Provided passage -
Hi,
I’ve been reluctant all week to post, because I’m thinking there isn’t really a solution. 😢
My autistic son is now 19 and his generalised anxiety is no better.
last time I had to take him to see the GP, he asked me to talk to her for him and towards the end, I forgot and I prompted him to reply. Afterwards, he said he’s never going to the GP again because I ‘made’ him speak. He said he could feel himself going bright red in the face (he did) and felt his eyes welling up with tears.
I feel so bad for him - it’s always like this. Unless it’s a person he knows super well, he won’t talk to them. And it’s now even worse that he’s away from school and not being seen by any health professionals - his anxiety about speaking and seeing people has become worse.
I am worrying all the time about his future. He’s a very lovely guy and has so much to offer the world but he doesn’t want that. He has just started his own little online business that’s promising if it goes well but other than that, he has nothing in his life really. It’s a struggle to get him to see relatives and although he’s in sporadic contact with 2 old school friends, it’s only the odd text message and he doesn’t want to go and meet up with them.

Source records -
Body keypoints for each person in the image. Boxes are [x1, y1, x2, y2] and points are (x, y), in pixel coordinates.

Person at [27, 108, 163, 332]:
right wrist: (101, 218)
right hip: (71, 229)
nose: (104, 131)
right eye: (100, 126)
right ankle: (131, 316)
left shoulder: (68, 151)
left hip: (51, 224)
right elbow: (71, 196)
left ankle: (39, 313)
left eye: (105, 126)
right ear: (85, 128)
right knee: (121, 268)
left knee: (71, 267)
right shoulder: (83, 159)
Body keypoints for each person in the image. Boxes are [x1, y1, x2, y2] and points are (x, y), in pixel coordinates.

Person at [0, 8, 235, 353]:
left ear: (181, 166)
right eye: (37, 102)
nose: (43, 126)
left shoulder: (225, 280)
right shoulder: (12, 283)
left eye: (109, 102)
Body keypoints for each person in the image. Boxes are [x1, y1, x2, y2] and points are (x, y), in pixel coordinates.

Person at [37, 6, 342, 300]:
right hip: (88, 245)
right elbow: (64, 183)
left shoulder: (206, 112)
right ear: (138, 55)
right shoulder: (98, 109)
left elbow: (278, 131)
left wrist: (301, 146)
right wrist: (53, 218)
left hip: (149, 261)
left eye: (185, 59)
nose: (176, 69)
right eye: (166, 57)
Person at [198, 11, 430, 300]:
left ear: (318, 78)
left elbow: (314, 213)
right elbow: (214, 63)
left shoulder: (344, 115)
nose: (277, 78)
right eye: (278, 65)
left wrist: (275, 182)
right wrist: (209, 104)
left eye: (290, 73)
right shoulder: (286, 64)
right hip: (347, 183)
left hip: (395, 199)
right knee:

Exercises to complete -
A) Reproduce the part of the post starting at "last time I" and ending at "up with tears.".
B) Answer these questions from the post:
(i) How old is the son now?
(ii) What did he say he could feel his face doing at the GP?
(iii) How many old school friends is he in sporadic contact with?
C) Translate this sentence from the post into Spanish: "My autistic son is now 19 and his generalised anxiety is no better."

Answers given -
A)
last time I had to take him to see the GP, he asked me to talk to her for him and towards the end, I forgot and I prompted him to reply. Afterwards, he said he’s never going to the GP again because I ‘made’ him speak. He said he could feel himself going bright red in the face (he did) and felt his eyes welling up with tears.

B)
(i) 19
(ii) Going bright red
(iii) Two

C) Mi hijo autista tiene ahora 19 años y su ansiedad generalizada no ha mejorado.